Study Map

The Continents

Water covers almost 75% of Earth's surface, and land makes up the other 25%, totaling about 57.5 million square miles. The land area of the world is divided into seven large land masses, called continents: North America, South America, Europe, Asia, Africa, Australia, and Antarctica. Geography has played a large part in shaping their histories and cultures.

North America

The third largest continent, North America's coasts touch the Pacific, Atlantic, and Arctic Oceans as well as the Caribbean Sea around the West Indies. Twenty-three countries make up North America; two, Canada and the United States, account for more than ¾ of the total land area. Its climate varies extremely, from bitter cold in northern Canada to unbearable heat on the Mexican coast. The physical features differ as you move across the continent, from mountains to flat plains. As a result of these climate and geography differences, North America contains all biome types. Major landmarks of North America include Lake Superior on the Canada-U.S. border, the largest freshwater lake in the world; Death Valley in California, the hottest region on the continent; and Mount McKinley in Alaska, North America's highest mountain.

South America

South America has 12 countries across 6.89 million square miles, the biggest of which is Brazil. On the northwest coast, Panama links the continent to Central America, a sub-region of North America. Among the most noteworthy features of South America are the Andes Mountains that run along the western border. An unbroken series of high plateaus and higher peaks make up the Andes, the world's longest mountain range at more than 5,000 miles. The equator cuts through the northern part of South America, and the Tropic of Capricorn cuts through the middle. Because of its range of elevations, South America divides into many different biomes, but its most well-known is the Amazon rain forest, the largest tropical rain forest in the world, which covers 2.6 million square miles and is home to more than 1,400 types of mammals.


Though it's the second-smallest continent in the world, Europe has 44 countries, almost as many as Asia, the largest continent. Some geographers describe Europe as a peninsula of peninsulas, as water surrounds the continent on three sides and many of the regions of Europe are peninsulas, too, such as the Scandinavian and Italian peninsulas. You can divide Europe into the four regions of Western Uplands, North European Plain, Central Uplands, and Alpine Mountains. The climate can range from arctic to Mediterranean. Europe has many mountains, including the Alps that pass through eight countries and extend for 750 miles.


The largest and most populated continent in the world, Asia has a variety of geographic features, including mountains, plains, and deserts. The continent is made of 48 countries and stretches as far north as Russia, as far east as Japan, as far south as Indonesia, and as far west as Saudi Arabia. Asia has both the highest point on Earth, Mount Everest in the Himalayas, and the lowest point, the Dead Sea in Israel. Many parts of Asia aren't suitable for people to live in, including large desert regions such as the Gobi Desert of China and Mongolia, places with poor weather conditions such as the Kazakh Steppe of Kazakhstan, and mountainous places such as China's Qinling Mountains.

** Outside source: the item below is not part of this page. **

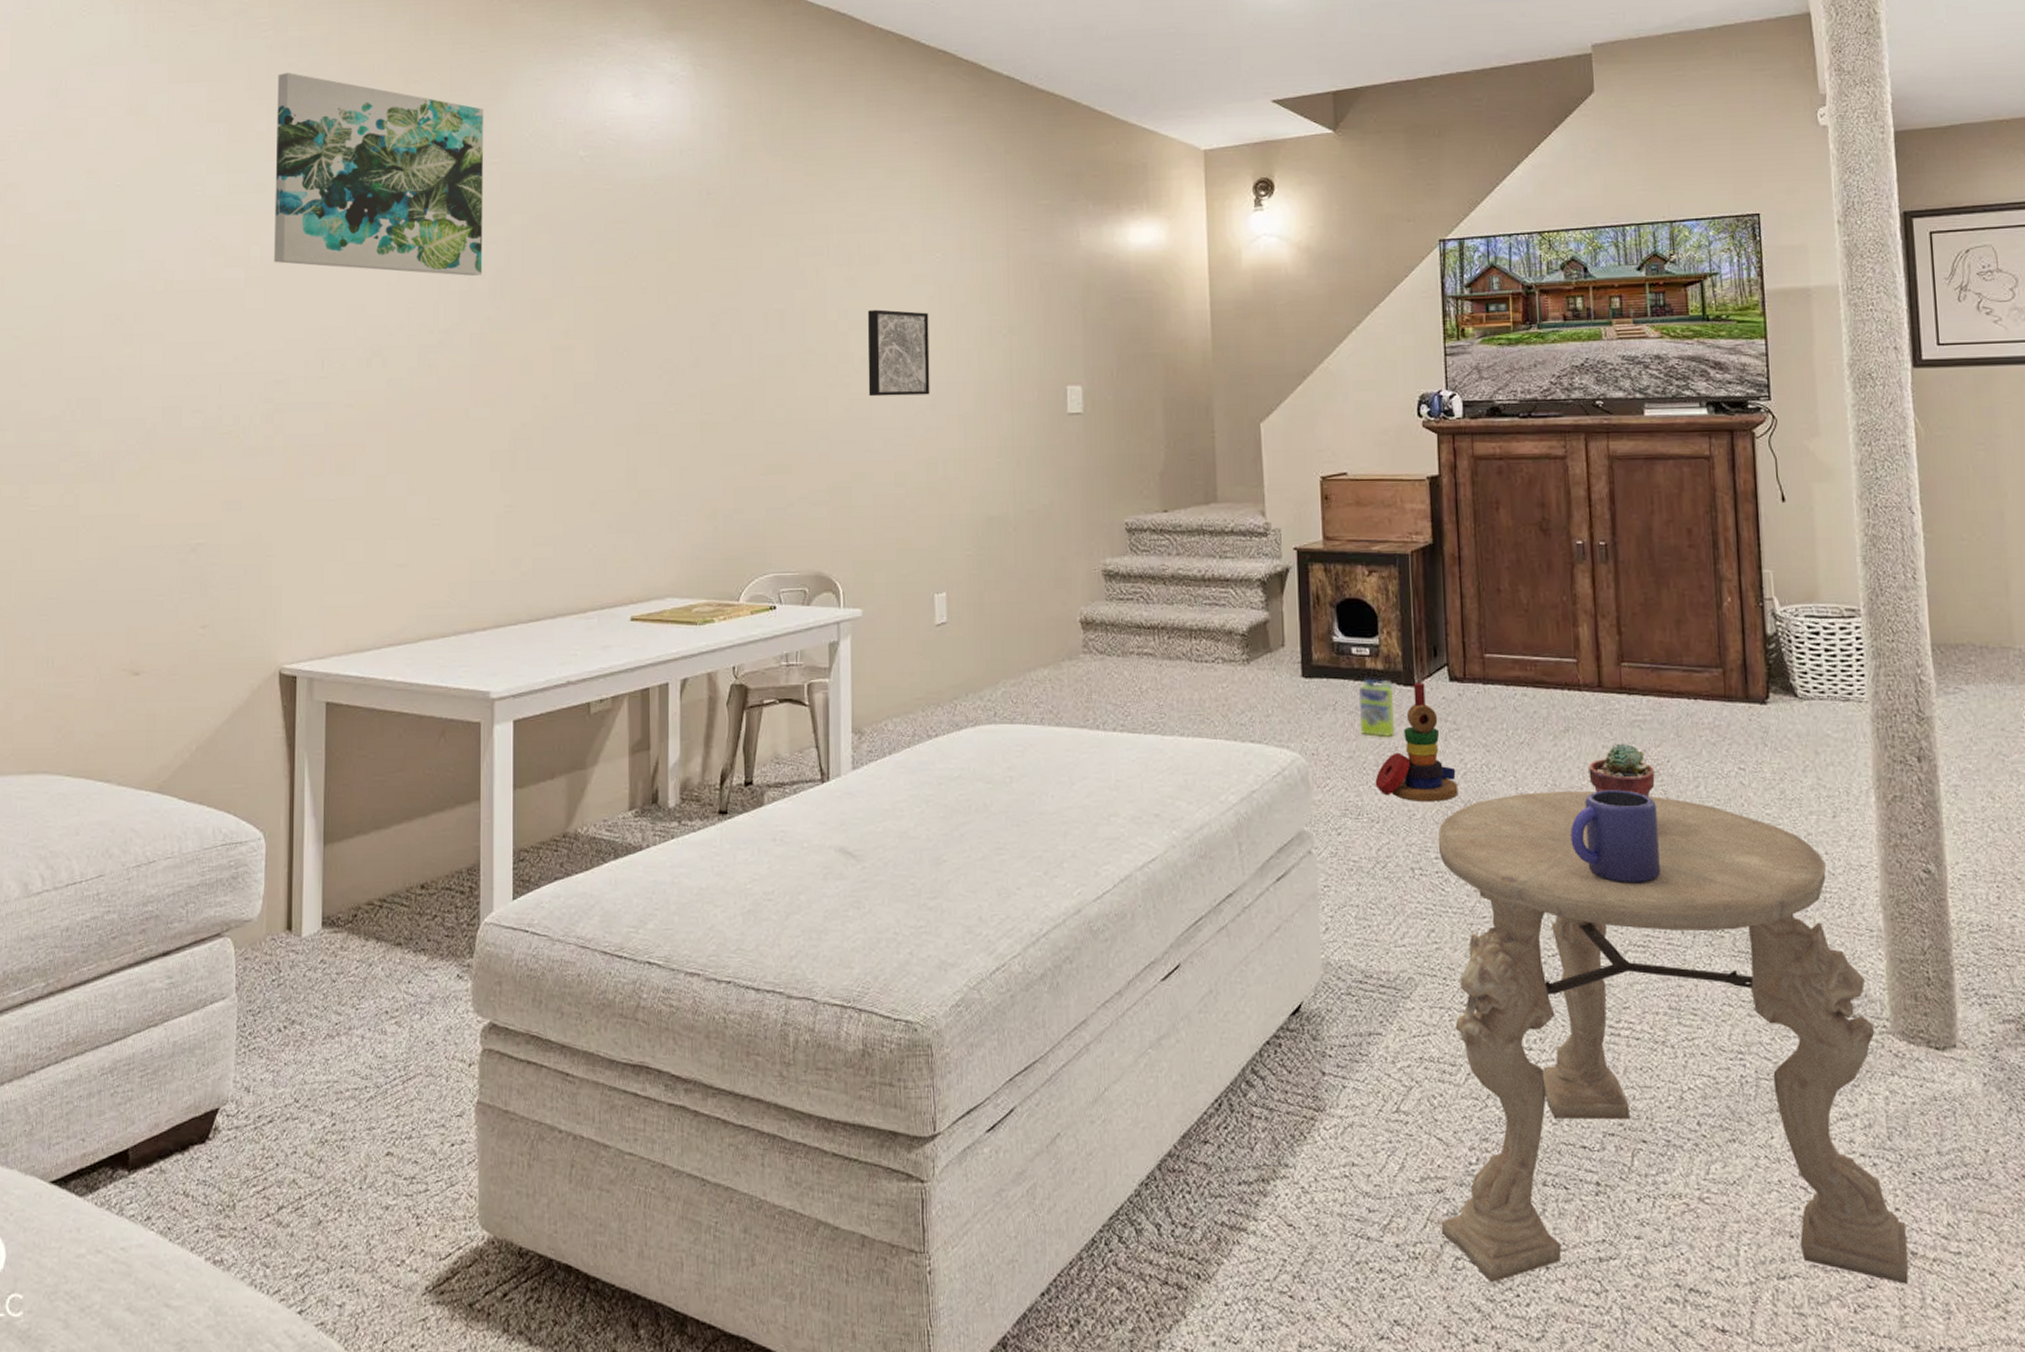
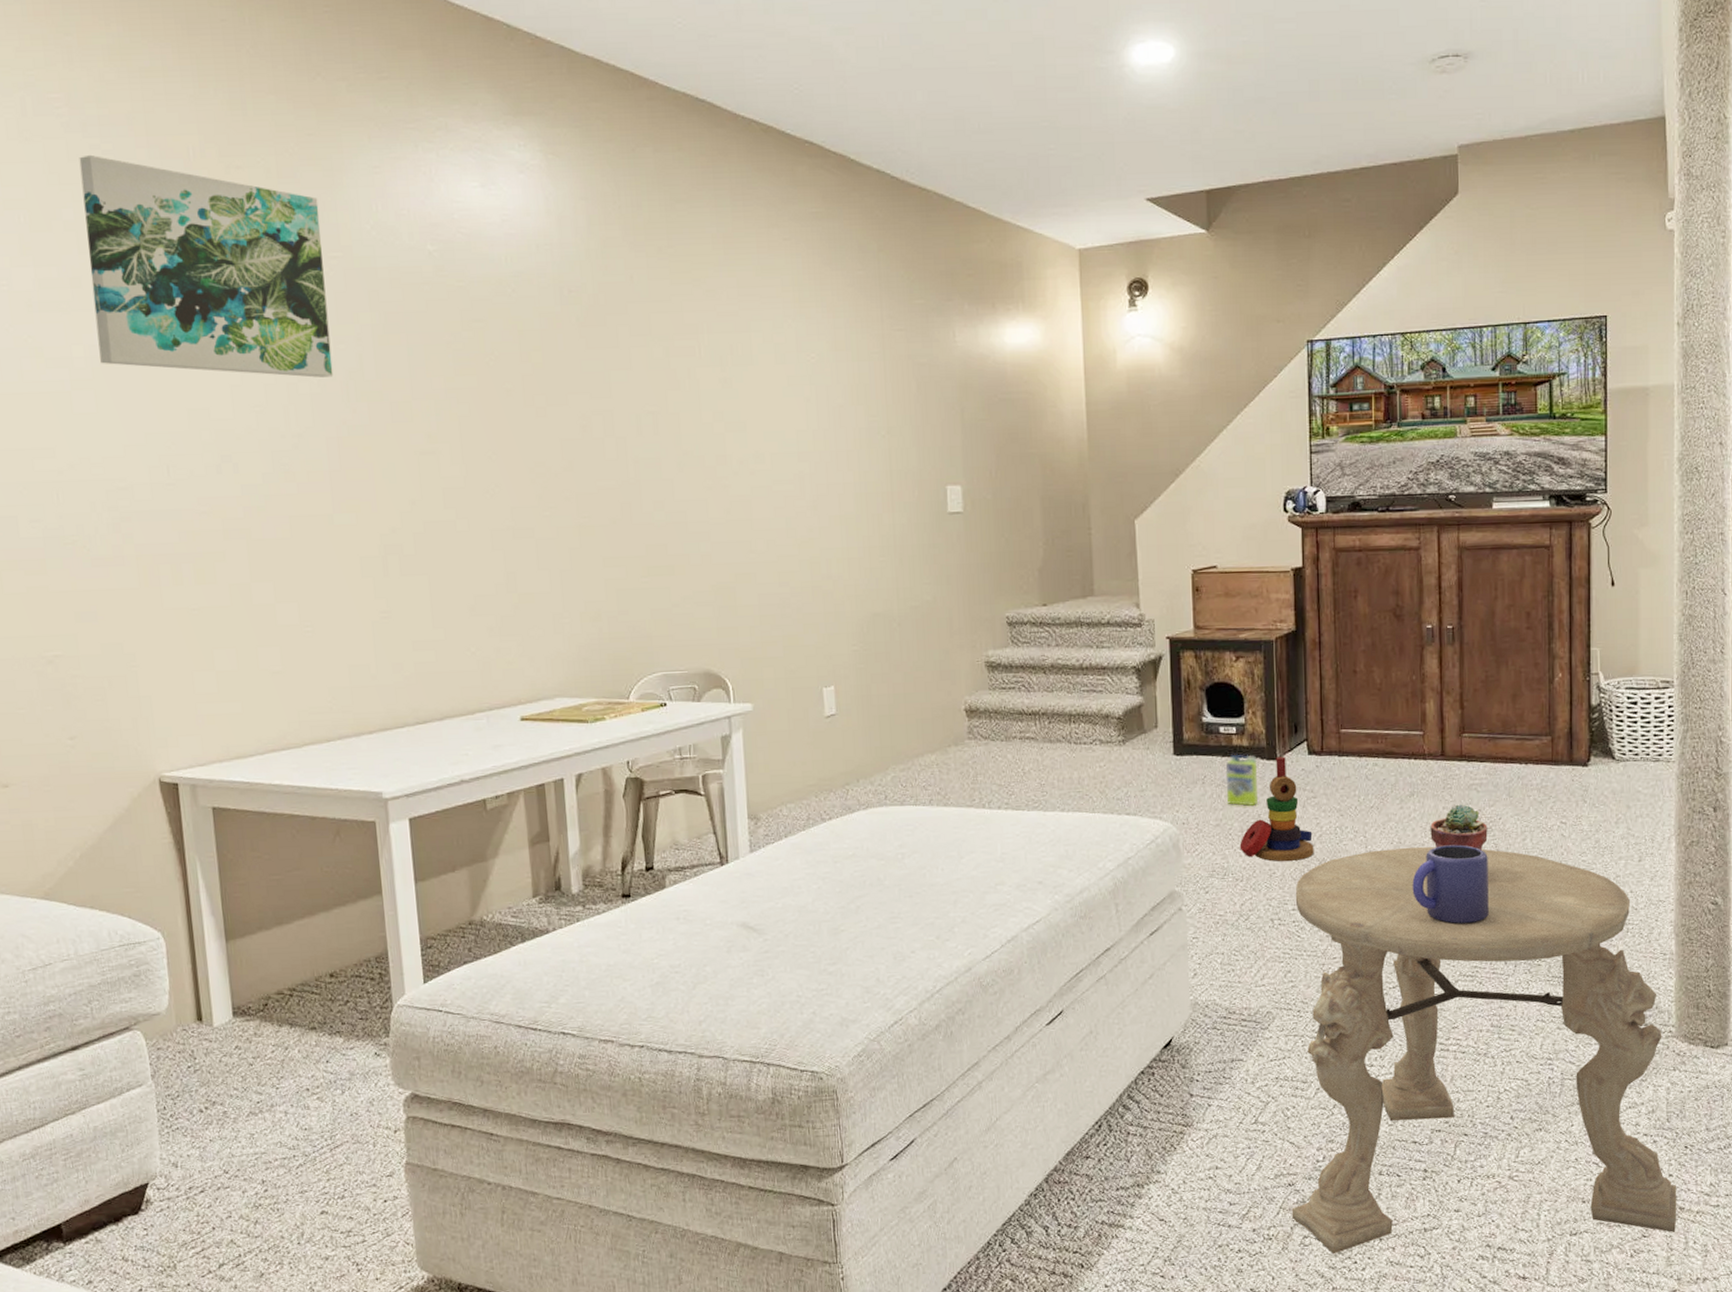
wall art: present [867,309,930,397] -> none [744,411,811,498]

Separated from Asia by the Isthmus of Suez and the Suez Canal, Africa is the second-largest and second-most-populated continent. When Europeans colonized parts of Africa in the 19th century, largely because they wanted the continent's precious metals, it shaped much of what Africa is like today. Deserts and dry land cover 60% of Africa, making it the hottest and second-driest continent. The Sahara Desert, the largest hot desert in the world, dominates northern Africa, and because it's so hot and dry, it's home to only a few million people, mostly nomads. South of the Sahara, several other ecosystems cover Africa, including savanna around the equator. Unlike the other continents, Africa has very few mountains; much of the land is flat.


For a long time, the Australian continent was unknown because of its faraway location "down under." It is the smallest continent, and the biggest part of it is the country of Australia. The islands of New Guinea to the north and Tasmania to the south are also part of the continent of Australia. Most of the population lives in the southwest and southeast of the country of Australia, where the climate is milder. The less populated areas are called the Australian Outback, which contains deserts as well as tropical rain forests. The world's largest coral reef system, the Great Barrier Reef, finds its home on the northeast coast of Australia.


Antarctica is the coldest, driest continent. Not until the early 20th century did explorers try to travel over its difficult geography. The combination of glacier ice that keeps plants from growing, high winds, steep slopes, and high altitude make Antarctica a hard place for humans to live: Nobody lives there permanently, but scientists live there for long stretches of time while they study the climate and wildlife. Antarctica has been called the highest continent, not because it has many mountains but because of the thickness of the glacier ice, which has built up to more than 2.5 miles thick in some areas. Along the coast, pieces of ice break off and float out to sea as icebergs.